EXERCISE AIM:
Copy every line of the entries below word for word, changing nothing.

_____

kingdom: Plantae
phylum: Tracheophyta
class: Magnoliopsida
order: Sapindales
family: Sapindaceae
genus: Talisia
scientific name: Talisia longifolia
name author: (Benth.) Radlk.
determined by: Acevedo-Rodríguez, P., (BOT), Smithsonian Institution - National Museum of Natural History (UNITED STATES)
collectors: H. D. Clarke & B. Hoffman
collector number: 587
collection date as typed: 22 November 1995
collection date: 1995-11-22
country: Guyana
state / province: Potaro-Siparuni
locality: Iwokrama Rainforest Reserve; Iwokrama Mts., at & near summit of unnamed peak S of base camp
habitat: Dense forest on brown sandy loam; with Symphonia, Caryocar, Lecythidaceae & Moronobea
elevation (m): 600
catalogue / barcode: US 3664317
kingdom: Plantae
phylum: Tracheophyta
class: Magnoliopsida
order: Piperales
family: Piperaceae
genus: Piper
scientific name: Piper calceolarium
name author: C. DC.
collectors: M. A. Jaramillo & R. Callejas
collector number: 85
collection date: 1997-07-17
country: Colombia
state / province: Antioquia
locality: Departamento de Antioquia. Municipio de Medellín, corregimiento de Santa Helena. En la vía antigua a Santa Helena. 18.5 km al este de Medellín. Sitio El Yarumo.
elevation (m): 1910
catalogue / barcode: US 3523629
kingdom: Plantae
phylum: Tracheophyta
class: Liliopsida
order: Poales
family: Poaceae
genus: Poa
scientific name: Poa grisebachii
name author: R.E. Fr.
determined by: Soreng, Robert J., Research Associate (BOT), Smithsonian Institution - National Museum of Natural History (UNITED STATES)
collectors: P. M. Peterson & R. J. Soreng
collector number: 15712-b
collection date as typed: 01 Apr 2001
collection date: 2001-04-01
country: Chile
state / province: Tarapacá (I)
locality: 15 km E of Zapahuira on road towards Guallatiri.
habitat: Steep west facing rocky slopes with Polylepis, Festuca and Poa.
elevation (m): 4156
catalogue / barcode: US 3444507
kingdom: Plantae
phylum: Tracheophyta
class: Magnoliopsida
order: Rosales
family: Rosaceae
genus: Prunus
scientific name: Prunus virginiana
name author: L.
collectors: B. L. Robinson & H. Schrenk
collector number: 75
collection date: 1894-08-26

_____

CORRECT RESPONSE:
kingdom: Plantae
phylum: Tracheophyta
class: Magnoliopsida
order: Sapindales
family: Sapindaceae
genus: Talisia
scientific name: Talisia longifolia
name author: (Benth.) Radlk.
determined by: Acevedo-Rodríguez, P., (BOT), Smithsonian Institution - National Museum of Natural History (UNITED STATES)
collectors: H. D. Clarke & B. Hoffman
collector number: 587
collection date as typed: 22 November 1995
collection date: 1995-11-22
country: Guyana
state / province: Potaro-Siparuni
locality: Iwokrama Rainforest Reserve; Iwokrama Mts., at & near summit of unnamed peak S of base camp
habitat: Dense forest on brown sandy loam; with Symphonia, Caryocar, Lecythidaceae & Moronobea
elevation (m): 600
catalogue / barcode: US 3664317
kingdom: Plantae
phylum: Tracheophyta
class: Magnoliopsida
order: Piperales
family: Piperaceae
genus: Piper
scientific name: Piper calceolarium
name author: C. DC.
collectors: M. A. Jaramillo & R. Callejas
collector number: 85
collection date: 1997-07-17
country: Colombia
state / province: Antioquia
locality: Departamento de Antioquia. Municipio de Medellín, corregimiento de Santa Helena. En la vía antigua a Santa Helena. 18.5 km al este de Medellín. Sitio El Yarumo.
elevation (m): 1910
catalogue / barcode: US 3523629
kingdom: Plantae
phylum: Tracheophyta
class: Liliopsida
order: Poales
family: Poaceae
genus: Poa
scientific name: Poa grisebachii
name author: R.E. Fr.
determined by: Soreng, Robert J., Research Associate (BOT), Smithsonian Institution - National Museum of Natural History (UNITED STATES)
collectors: P. M. Peterson & R. J. Soreng
collector number: 15712-b
collection date as typed: 01 Apr 2001
collection date: 2001-04-01
country: Chile
state / province: Tarapacá (I)
locality: 15 km E of Zapahuira on road towards Guallatiri.
habitat: Steep west facing rocky slopes with Polylepis, Festuca and Poa.
elevation (m): 4156
catalogue / barcode: US 3444507
kingdom: Plantae
phylum: Tracheophyta
class: Magnoliopsida
order: Rosales
family: Rosaceae
genus: Prunus
scientific name: Prunus virginiana
name author: L.
collectors: B. L. Robinson & H. Schrenk
collector number: 75
collection date: 1894-08-26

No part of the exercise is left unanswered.